● **Material supplied**

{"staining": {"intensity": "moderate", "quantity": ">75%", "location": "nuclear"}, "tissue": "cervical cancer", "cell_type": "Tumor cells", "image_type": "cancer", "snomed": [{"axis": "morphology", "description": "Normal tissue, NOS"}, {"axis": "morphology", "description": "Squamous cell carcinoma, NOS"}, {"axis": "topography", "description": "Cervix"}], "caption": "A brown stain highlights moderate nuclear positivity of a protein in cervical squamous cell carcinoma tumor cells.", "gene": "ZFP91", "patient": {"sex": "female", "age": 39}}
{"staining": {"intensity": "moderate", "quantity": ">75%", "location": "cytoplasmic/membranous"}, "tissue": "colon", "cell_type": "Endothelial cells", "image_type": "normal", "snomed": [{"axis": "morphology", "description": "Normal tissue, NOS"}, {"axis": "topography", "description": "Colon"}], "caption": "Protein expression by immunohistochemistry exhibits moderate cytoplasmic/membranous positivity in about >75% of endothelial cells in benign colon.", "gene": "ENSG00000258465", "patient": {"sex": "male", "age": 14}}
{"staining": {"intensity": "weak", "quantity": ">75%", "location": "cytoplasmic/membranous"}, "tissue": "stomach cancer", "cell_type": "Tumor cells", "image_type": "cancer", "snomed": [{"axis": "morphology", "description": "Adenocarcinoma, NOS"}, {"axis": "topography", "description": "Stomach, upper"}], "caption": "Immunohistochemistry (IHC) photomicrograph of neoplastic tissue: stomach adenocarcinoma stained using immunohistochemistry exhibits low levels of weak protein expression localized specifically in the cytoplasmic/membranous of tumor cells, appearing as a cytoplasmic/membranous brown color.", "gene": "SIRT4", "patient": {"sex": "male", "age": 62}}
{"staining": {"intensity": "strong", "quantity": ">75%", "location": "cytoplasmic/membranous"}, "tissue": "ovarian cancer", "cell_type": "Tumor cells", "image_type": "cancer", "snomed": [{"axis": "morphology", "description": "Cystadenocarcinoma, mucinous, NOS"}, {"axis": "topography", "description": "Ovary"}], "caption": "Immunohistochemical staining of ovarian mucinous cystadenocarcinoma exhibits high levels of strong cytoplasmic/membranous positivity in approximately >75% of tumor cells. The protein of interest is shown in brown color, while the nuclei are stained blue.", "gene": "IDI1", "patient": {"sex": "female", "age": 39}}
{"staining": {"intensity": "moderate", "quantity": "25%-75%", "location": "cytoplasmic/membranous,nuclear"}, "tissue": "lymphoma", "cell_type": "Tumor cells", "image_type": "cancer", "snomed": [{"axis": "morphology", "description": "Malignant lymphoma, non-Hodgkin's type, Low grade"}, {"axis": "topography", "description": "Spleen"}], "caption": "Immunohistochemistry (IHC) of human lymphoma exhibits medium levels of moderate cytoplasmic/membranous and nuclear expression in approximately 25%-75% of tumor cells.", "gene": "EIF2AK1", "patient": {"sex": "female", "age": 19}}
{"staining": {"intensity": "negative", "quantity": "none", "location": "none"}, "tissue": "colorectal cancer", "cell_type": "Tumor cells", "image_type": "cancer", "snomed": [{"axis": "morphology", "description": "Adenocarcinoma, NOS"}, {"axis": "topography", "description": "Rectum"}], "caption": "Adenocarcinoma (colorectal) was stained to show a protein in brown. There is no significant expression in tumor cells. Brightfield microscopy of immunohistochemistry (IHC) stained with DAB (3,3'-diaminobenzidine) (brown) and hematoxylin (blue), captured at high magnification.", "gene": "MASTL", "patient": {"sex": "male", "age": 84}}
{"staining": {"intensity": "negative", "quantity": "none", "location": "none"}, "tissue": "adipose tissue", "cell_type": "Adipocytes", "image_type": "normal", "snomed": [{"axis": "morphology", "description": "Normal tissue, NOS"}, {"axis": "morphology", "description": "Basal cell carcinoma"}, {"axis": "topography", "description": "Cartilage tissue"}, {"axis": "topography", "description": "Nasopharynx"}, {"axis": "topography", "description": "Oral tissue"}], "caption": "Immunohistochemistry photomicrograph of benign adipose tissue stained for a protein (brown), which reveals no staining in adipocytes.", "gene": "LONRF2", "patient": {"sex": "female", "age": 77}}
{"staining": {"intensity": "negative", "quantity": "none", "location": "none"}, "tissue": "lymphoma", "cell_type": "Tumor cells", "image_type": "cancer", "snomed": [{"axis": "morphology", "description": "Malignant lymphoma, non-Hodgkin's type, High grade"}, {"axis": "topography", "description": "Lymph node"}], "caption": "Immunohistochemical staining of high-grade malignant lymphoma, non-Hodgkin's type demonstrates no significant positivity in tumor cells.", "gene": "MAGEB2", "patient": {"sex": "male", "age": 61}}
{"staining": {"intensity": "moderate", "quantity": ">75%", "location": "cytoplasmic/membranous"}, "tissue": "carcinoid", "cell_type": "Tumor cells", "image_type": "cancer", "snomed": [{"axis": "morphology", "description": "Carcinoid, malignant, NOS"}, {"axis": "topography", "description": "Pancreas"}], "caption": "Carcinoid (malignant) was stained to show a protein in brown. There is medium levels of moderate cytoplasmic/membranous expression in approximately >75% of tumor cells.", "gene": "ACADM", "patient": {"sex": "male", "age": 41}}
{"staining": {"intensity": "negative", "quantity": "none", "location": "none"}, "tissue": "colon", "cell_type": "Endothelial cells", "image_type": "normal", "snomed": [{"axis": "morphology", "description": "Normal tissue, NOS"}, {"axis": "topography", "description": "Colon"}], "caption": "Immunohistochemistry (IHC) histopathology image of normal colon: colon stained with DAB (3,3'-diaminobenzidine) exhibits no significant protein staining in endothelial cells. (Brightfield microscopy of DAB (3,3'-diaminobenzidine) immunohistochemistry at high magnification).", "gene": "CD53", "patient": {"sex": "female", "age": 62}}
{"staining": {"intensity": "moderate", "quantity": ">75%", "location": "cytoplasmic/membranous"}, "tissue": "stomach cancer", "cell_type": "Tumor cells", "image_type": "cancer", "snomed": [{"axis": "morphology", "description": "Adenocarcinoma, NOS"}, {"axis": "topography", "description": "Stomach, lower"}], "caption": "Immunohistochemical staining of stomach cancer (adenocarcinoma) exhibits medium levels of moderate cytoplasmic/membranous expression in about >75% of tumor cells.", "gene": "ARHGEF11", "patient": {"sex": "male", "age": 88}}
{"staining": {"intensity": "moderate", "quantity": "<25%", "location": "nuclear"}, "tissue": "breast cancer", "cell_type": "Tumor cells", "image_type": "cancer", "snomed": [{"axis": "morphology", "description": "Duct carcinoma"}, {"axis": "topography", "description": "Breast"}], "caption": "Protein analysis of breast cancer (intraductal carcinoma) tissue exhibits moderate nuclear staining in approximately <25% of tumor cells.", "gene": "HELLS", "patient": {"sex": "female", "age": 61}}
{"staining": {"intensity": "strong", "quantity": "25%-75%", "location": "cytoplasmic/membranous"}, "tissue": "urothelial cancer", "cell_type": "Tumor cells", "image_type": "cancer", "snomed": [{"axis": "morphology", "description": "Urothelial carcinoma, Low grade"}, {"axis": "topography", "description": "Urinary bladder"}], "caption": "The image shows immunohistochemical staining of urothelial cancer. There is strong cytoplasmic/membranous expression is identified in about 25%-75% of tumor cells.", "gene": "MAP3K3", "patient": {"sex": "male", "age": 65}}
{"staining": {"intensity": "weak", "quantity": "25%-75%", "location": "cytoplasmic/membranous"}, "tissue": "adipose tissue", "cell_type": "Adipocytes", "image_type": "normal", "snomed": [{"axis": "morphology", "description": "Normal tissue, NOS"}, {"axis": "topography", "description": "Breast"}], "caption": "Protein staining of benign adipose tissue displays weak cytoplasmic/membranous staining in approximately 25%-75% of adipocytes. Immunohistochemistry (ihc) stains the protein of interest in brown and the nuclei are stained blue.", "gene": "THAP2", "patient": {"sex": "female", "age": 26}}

● **Prompt**
Filter the entries down to the lines that hold "endothelial". Copy those lines.

● **Response to the task**
{"staining": {"intensity": "moderate", "quantity": ">75%", "location": "cytoplasmic/membranous"}, "tissue": "colon", "cell_type": "Endothelial cells", "image_type": "normal", "snomed": [{"axis": "morphology", "description": "Normal tissue, NOS"}, {"axis": "topography", "description": "Colon"}], "caption": "Protein expression by immunohistochemistry exhibits moderate cytoplasmic/membranous positivity in about >75% of endothelial cells in benign colon.", "gene": "ENSG00000258465", "patient": {"sex": "male", "age": 14}}
{"staining": {"intensity": "negative", "quantity": "none", "location": "none"}, "tissue": "colon", "cell_type": "Endothelial cells", "image_type": "normal", "snomed": [{"axis": "morphology", "description": "Normal tissue, NOS"}, {"axis": "topography", "description": "Colon"}], "caption": "Immunohistochemistry (IHC) histopathology image of normal colon: colon stained with DAB (3,3'-diaminobenzidine) exhibits no significant protein staining in endothelial cells. (Brightfield microscopy of DAB (3,3'-diaminobenzidine) immunohistochemistry at high magnification).", "gene": "CD53", "patient": {"sex": "female", "age": 62}}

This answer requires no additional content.